Greg Chesson

2012 Distinguished Alumni Achievement Award

Greg Chesson
Greg Chesson

Greg Chesson (MS '75, PhD '77) spent much of his career as chief scientist with Silicon Graphics Inc. (SGI), the maker of powerful computer workstations and servers whose realistic 3D graphics technology was popular among movie, game console, and early Web companies during the 1980s and early 1990s. Chesson has sometimes been called the godfather of networking due to his many contributions to the area.

As a student at Illinois, Chesson helped bring the UNIX operating system to campus by convincing Professor Donald Gillies to purchase a license.  After graduation, he joined Bell Labs, where he contributed to the 6th and 7th releases of UNIX, and designed and implemented the first suite of protocols on Datakit, a predecessor to today’s ATM networks. 
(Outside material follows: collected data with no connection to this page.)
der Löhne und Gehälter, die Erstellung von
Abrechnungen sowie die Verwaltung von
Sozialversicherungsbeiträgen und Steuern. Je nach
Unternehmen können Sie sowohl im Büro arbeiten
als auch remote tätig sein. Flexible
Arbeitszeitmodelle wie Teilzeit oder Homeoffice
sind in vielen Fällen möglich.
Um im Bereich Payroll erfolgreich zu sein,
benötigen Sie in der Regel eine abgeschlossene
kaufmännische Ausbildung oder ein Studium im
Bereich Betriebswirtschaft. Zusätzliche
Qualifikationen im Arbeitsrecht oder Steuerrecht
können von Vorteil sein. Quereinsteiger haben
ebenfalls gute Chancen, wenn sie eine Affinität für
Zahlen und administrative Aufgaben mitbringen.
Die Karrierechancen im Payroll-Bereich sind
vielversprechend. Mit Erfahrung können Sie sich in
In 1982, Chesson joined SGI as one of its first technical staff members.  His research work concentrated on the implementation and usage of distributed shared memory and distributed virtual memory in a variety of system configurations, as well as very high-performance (GB/s) local area networks and network adaptor technology.  Among his contributions, Chesson invented the Xpress Transfer Protocol (XTP), a flexible transport protocol designed for high-speed networks.  XTP was simple enough to implement in VLSI hardware, allowing packets to be processed in real-time with very low latency.  He also developed the gigabit system network (GSN), also known as HIPPI-6400, which set a new standard for high-performance network data transfer in 1998 by achieving full duplex transmission capacity of 1600 Mbits/second (200 MB/s). Today, Chesson works on measurement and analysis of large-scale congestion and packet burst phenomena. In between SGI and Google, he worked at wireless LAN startup Atheros Communications Inc., where he contributed to system and chip architecture, wireless chip designs, and QoS and security protocol design and development.

In addition to his technical achievements, Chesson is an accomplished musician—primarily drums and piano. In the 1960s, he joined the U.S. Air Force and performed with one of its bands; several years later returned to civilian life and toured the country with several different jazz and R&B groups, including Wayne Cochran and the C.C. Riders, and the Woody Herman jazz orchestra.